I didn't go to MIT, but I studied Computer Science at the University of
Minnesota which (at the time anyway) used an MIT-based curriculum (eg. first
class is Scheme). When I hear people complaining about their 4-year colleges
teaching Java instead of computer science, I can't help but think of how
important MIT is to me even though I've never even been to Boston.

OpenCourseWare and their embrace of the Fab lab network just serve to confirm
that MIT is embracing change aggressively. It's the polar opposite approach to
what (for example) the music industry has done. There is a need for these kind
of intellectual hubs more so now than ever.

------
sangaya
What's with the sudden surge of articles about higher education going
obsolete? This article isn't even about that. It's that the methods available
to help people learn are in a constant state of flux and that MIT is helping
lead the way with it's Fab Labs.

From the closing of the article: "The MITs of the world are far from obsolete,
but instead of draining brains away from where they are most needed, these
institutions can now share not just their knowledge but also their tools, by
providing the means to create them. Rather than advanced technological
development and education being elite activities bounded by scarce space in
classrooms and labs, they can become much more widely accessible and locally
integrated, limited only by the most renewable of raw materials: ideas."

------
tokenadult
I read the whole interesting article before noticing that the author is
currently affiliated with MIT.

------
chris11
Sure, the internet has made started to make available the ideas and knowledge
of elite institutions. And those institutions will continue to give away more
information and higher quality instruction. It might even get to the point
where information gotten from a professor during class will be about the same
quality of the information gotten from the internet.

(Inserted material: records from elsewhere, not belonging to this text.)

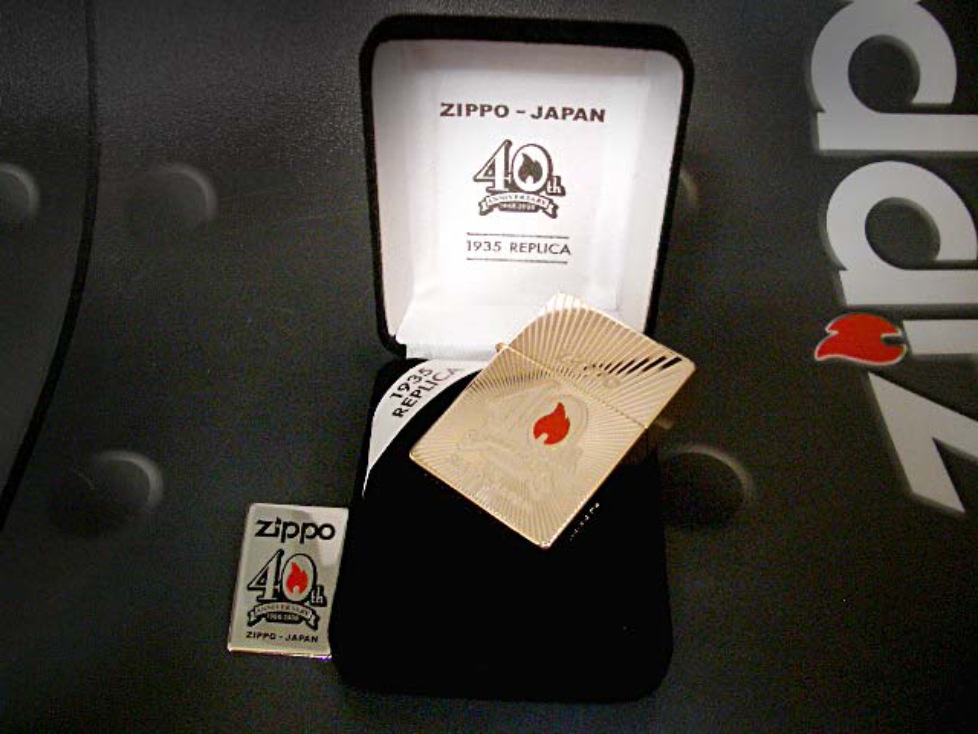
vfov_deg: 40.7
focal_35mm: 35
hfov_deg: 52.6
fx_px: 989
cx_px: 489
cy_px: 367
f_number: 2.6
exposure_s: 1/20
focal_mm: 5.8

But this only helps places like MIT, even in educating the students there. The
internet can't compete with real life in surrounding you with competent and
experienced people. That's probably why people like PG recommend that you move
to Silicon Valley, so that you can surround yourself with successful people
who are doing the same things you are. And MIT giving away information only
increases their brand, which lets them choose from more people.

So that means that if I go to a place like MIT for grad school, I'll know that
I will have surrounded myself with people who are all very knowledgeable about
what I will be doing. I probably won't get that to such a great degree if I go
to a school with very low standards, and I definitely won't get that if I stay
home and study from materials off the internet. It's mostly about the quality
and goals of the people you are surrounding yourself with.

------
zitterbewegung
No, places like MIT and other research universities will survive because they
also are a community of research. Also, most people who are actually using the
Fab lab are associated with research institution. I don't really think that
the masses will start using fab labs anytime soon but possibly in the future.

------
rubentopo
The playing field is much more leveled, but few schools actually recognize
what subjects are valuable to teach (so many go with the latest hype), Joel
put it better in his article:

[http://www.joelonsoftware.com/article/ThePerilsofJavaSchools...](http://www.joelonsoftware.com/article/ThePerilsofJavaSchools.html)